Escrevendo errado por linhas tortas
O governo federal tem anunciado um pacote de medidas que penalizam alguns setores da sociedade, acompanhadas de um salvo-conduto para vários outros. Sob o pretexto de se perseguir o desejado, imprescindível e urgente equilíbrio fiscal das contas públicas, corremos o risco de abraçar soluções equivocadas que cobrarão sua fatura mais cedo que tarde. Adiamento de reajustes, aumento da contribuição previdenciária e juniorização das carreiras típicas de Estado, como as de regulação e fiscalização do mercado de capitais, não parecem estar em linha com a necessidade já identificada de se desenvolver o mercado de capitais brasileiro.
Recorde-se que a erosão das contas públicas que experimentamos hoje é fruto de decisões equivocadas de outrora. Não podemos permitir que a pretensa solução de um problema crie outros ainda maiores. Causa espanto o avanço anunciado sobre atividades típicas estatais de controle e fiscalização, enquanto se discute, na sala ao lado, a criação de um fundo especial de financiamento da “democracia” (FFD), com valor inicial de 3,6 bilhões de reais, além do já existente fundo partidário.
É obsceno o uso de bilhões de reais em recursos públicos para compra de parlamentares por meio da liberação de emendas negociadas no balcão da desonra. É imoral a renúncia de receitas com a implementação de programas de perdão de sonegadores, que, não por coincidência, são também grandes financiadores da nossa política. E olhe que nem chegamos a mencionar o ralo prosaico da corrupção, que tem sugado nossos melhores esforços desde que as primeiras caravelas aportaram na Ilha de Vera Cruz.
Além de um double standard observado entre o tratamento imposto a servidores públicos federais e o deferido a agentes políticos, o regime concedido aos poderes judiciário e legislativo também é bem distinto do “pacote de maldades” que o governo tenta destapar contra os servidores do executivo federal.
Recentemente temos acompanhado uma grande discussão sobre o papel dos órgãos de controle e fiscalização em casos de alta visibilidade como JBS, Grupo X e Petrobrás. Não faltam aqueles que perguntam — e com razão! — onde estava a Comissão de Valores Mobiliários (CVM) enquanto ilícitos em série eram praticados. Olvidam-se do subdimensionamento da autarquia que tem sob sua esfera de competência regular, supervisionar, fiscalizar e sancionar um imenso guarda-chuva que inclui companhias abertas, bolsas de valores, corretoras de valores mobiliários, fundos, empresas de auditoria e um extenso etcétera, além de promover educação financeira e o desenvolvimento do mercado de capitais brasileiro.

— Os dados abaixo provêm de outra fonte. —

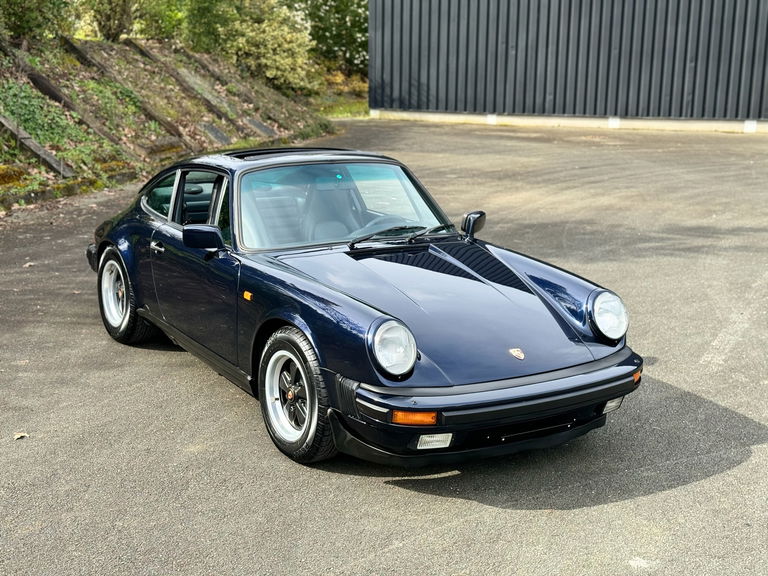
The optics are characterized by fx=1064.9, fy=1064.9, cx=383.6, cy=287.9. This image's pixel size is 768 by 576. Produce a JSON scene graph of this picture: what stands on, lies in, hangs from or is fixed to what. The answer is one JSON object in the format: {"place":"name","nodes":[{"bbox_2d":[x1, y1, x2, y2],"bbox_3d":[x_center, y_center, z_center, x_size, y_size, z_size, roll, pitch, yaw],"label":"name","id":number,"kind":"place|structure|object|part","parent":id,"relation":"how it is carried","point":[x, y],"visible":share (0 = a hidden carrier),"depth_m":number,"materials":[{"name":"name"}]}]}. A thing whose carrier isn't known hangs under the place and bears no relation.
{"place":"outdoors","nodes":[
{"label":"outdoors","id":0,"kind":"place"},
{"bbox_2d":[0,33,338,215],"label":"bank","id":1,"kind":"structure","parent":0,"point":[158,134],"materials":[{"name":"green"}]},
{"bbox_2d":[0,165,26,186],"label":"mossy rock","id":2,"kind":"object","parent":1,"relation":"on","point":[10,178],"visible":0.73,"depth_m":12.57,"materials":[{"name":"stone"}]},
{"bbox_2d":[0,0,71,43],"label":"shrub","id":3,"kind":"object","parent":1,"relation":"on","point":[21,2],"visible":0.88,"depth_m":17.87,"materials":[{"name":"green plant"}]},
{"bbox_2d":[0,114,74,177],"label":"wooden beam","id":4,"kind":"structure","parent":1,"relation":"on","point":[2,120],"depth_m":13.49,"materials":[{"name":"brown wood"}]},
{"bbox_2d":[0,79,103,168],"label":"ivy","id":5,"kind":"object","parent":1,"relation":"on","point":[31,125],"visible":0.53,"depth_m":14.89,"materials":[{"name":"green plant"}]},
{"bbox_2d":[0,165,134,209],"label":"stone curb","id":6,"kind":"structure","parent":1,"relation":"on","point":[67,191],"depth_m":13.14,"materials":[{"name":"stone"}]},
{"bbox_2d":[3,43,140,161],"bbox_3d":[-5.062,-2.924,16.808,0.394,2.194,4.454,-9,16,-33],"label":"wooden beam","id":7,"kind":"structure","parent":1,"relation":"on","point":[99,131],"depth_m":16.39,"materials":[{"name":"brown wood"}]},
{"bbox_2d":[82,0,137,40],"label":"shrub","id":8,"kind":"object","parent":1,"relation":"on","point":[108,18],"visible":0.88,"depth_m":21.59,"materials":[{"name":"green plant"}]},
{"bbox_2d":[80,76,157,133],"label":"ground cover plants","id":9,"kind":"object","parent":1,"relation":"on","point":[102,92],"visible":0.58,"depth_m":18.94,"materials":[{"name":"green plant"}]},
{"bbox_2d":[63,38,187,142],"bbox_3d":[-4.776,-3.478,19.354,0.384,2.187,4.874,-9,16,-33],"label":"wooden beam","id":10,"kind":"structure","parent":1,"relation":"in","point":[175,131],"depth_m":18.95,"materials":[{"name":"brown wood"}]},
{"bbox_2d":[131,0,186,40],"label":"shrub","id":11,"kind":"object","parent":1,"relation":"on","point":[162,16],"visible":0.64,"depth_m":23.85,"materials":[{"name":"green plant"}]},
{"bbox_2d":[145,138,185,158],"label":"concrete block","id":12,"kind":"structure","parent":1,"relation":"on","point":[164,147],"depth_m":16.97,"materials":[{"name":"stone"}]},
{"bbox_2d":[132,42,238,130],"bbox_3d":[-4.016,-3.984,21.542,0.361,2.185,4.636,-9,16,-33],"label":"wooden beam","id":13,"kind":"structure","parent":1,"relation":"in","point":[143,50],"depth_m":21.21,"materials":[{"name":"brown wood"}]},
{"bbox_2d":[176,0,236,54],"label":"shrub","id":14,"kind":"object","parent":1,"relation":"on","point":[207,29],"visible":0.61,"depth_m":25.10,"materials":[{"name":"green plant"}]},
{"bbox_2d":[198,121,231,145],"bbox_3d":[-3.224,-2.748,19.632,0.526,0.578,1.068,-9,16,-33],"label":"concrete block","id":15,"kind":"structure","parent":1,"relation":"in","point":[213,133],"depth_m":19.45,"materials":[{"name":"grey concrete"}]},
{"bbox_2d":[184,50,289,127],"bbox_3d":[-3.373,-4.368,23.704,0.415,1.983,4.838,-9,16,-33],"label":"wooden beam","id":16,"kind":"structure","parent":1,"relation":"in","point":[213,73],"depth_m":23.36,"materials":[{"name":"brown wood"}]},
{"bbox_2d":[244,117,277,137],"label":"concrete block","id":17,"kind":"structure","parent":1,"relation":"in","point":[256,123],"depth_m":21.11,"materials":[{"name":"grey concrete"}]},
{"bbox_2d":[214,1,319,93],"bbox_3d":[-3.126,-6.225,27.058,3.174,2.870,3.202,-9,16,-33],"label":"shrub","id":18,"kind":"object","parent":1,"relation":"on","point":[280,58],"visible":0.83,"depth_m":26.47,"materials":[{"name":"green plant"}]},
{"bbox_2d":[294,0,368,76],"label":"tree","id":19,"kind":"object","parent":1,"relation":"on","point":[337,16],"visible":0.54,"depth_m":36.31,"materials":[{"name":"green plant"}]},
{"bbox_2d":[0,122,767,575],"label":"asphalt pavement","id":20,"kind":"structure","parent":0,"point":[482,507],"materials":[{"name":"grey asphalt"}]},
{"bbox_2d":[13,431,28,439],"bbox_3d":[-1.757,0.708,5.148,0.088,0.020,0.095,2,14,8],"label":"leaf","id":21,"kind":"object","parent":20,"relation":"on","point":[18,436],"visible":0.82,"depth_m":5.13,"materials":[{"name":"brown plant"}]},
{"bbox_2d":[22,261,33,267],"bbox_3d":[-3.082,-0.212,9.213,0.135,0.046,0.153,4,14,13],"label":"fallen leaf","id":22,"kind":"object","parent":20,"relation":"on","point":[31,263],"visible":0.8,"depth_m":9.19,"materials":[{"name":"beige plant"}]},
{"bbox_2d":[83,149,646,467],"bbox_3d":[-0.353,-0.195,6.307,1.633,1.228,4.162,-9,16,-33],"label":"car","id":23,"kind":"object","parent":20,"relation":"on","point":[113,237],"visible":0.99,"depth_m":5.32,"materials":[{"name":"blue metal"}]},
{"label":"wheel","id":24,"kind":"part","parent":23,"relation":"part of","materials":[{"name":"black"}]},
{"label":"window","id":25,"kind":"part","parent":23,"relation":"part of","materials":[{"name":"clear glass"}]},
{"label":"mirror","id":26,"kind":"part","parent":23,"relation":"part of","materials":[{"name":"black mirror"}]},
{"label":"wheel","id":27,"kind":"part","parent":23,"relation":"part of","materials":[{"name":"black rubber"}]},
{"label":"seats","id":28,"kind":"part","parent":23,"relation":"part of","materials":[{"name":"grey leather"}]},
{"label":"windshield","id":29,"kind":"part","parent":23,"relation":"part of","materials":[{"name":"glass"}]},
{"label":"headlight","id":30,"kind":"part","parent":23,"relation":"part of","materials":[{"name":"clear glass"}]},
{"label":"wiper blades","id":31,"kind":"part","parent":23,"relation":"part of","materials":[{"name":"black"}]},
{"label":"mirror","id":32,"kind":"part","parent":23,"relation":"part of","materials":[{"name":"black mirror"}]},
{"label":"bumper","id":33,"kind":"part","parent":23,"relation":"part of","materials":[{"name":"black"}]},
{"bbox_2d":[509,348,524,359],"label":"car emblem","id":34,"kind":"object","parent":23,"relation":"attached to","point":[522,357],"visible":0.94,"depth_m":4.36,"materials":[{"name":"metal"}]},
{"label":"headlight","id":35,"kind":"part","parent":23,"relation":"part of","materials":[{"name":"clear glass"}]},
{"bbox_2d":[369,0,767,129],"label":"metal building","id":36,"kind":"structure","parent":0,"point":[425,76],"depth_m":24.48,"materials":[{"name":"grey metal"}]},
{"label":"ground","id":37,"kind":"structure","parent":0},
{"bbox_2d":[311,95,368,118],"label":"grass strip","id":38,"kind":"object","parent":37,"relation":"on","point":[342,115],"visible":0.29,"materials":[{"name":"green plant"}]}
]}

Mesmo quem não é especialista pode suspeitar que os 530 servidores que trabalham na CVM (incluindo cargos em comissão), parecem insuficientes quando vemos que o Instituto Brasileiro de Museus tem 602 servidores, o Banco Central tem 3.917, a Funai tem 2.339, o Instituto do Patrimônio Histórico e Artístico Nacional tem 1.057, para ficar em poucos exemplos extraídos do portal da transparência do poder executivo federal.
Ademais, não custa recordar que as atividades típicas de Estado não encontram paralelo no setor privado. A regulação e a fiscalização do mercado de capitais são exclusivamente estatais. No entanto, o que mais poderia se aproximar da atividade de um regulador do mercado de capitais seriam as atividades exercidas pelos regulados. Via de regra, esses quadros são preenchidos com pessoal muito bem capacitado e remunerado, não com economistas recém-formados.
Defendemos, sim, um ajuste sério e profundo nas contas públicas. O governo tem o dever de cortar o desperdício, a ineficiência, a inépcia e a corrupção. Mas, ao contrário, propõe justamente defraudar as estruturas de controle capazes de levar a efeito essa tarefa. Isso é simplesmente errado.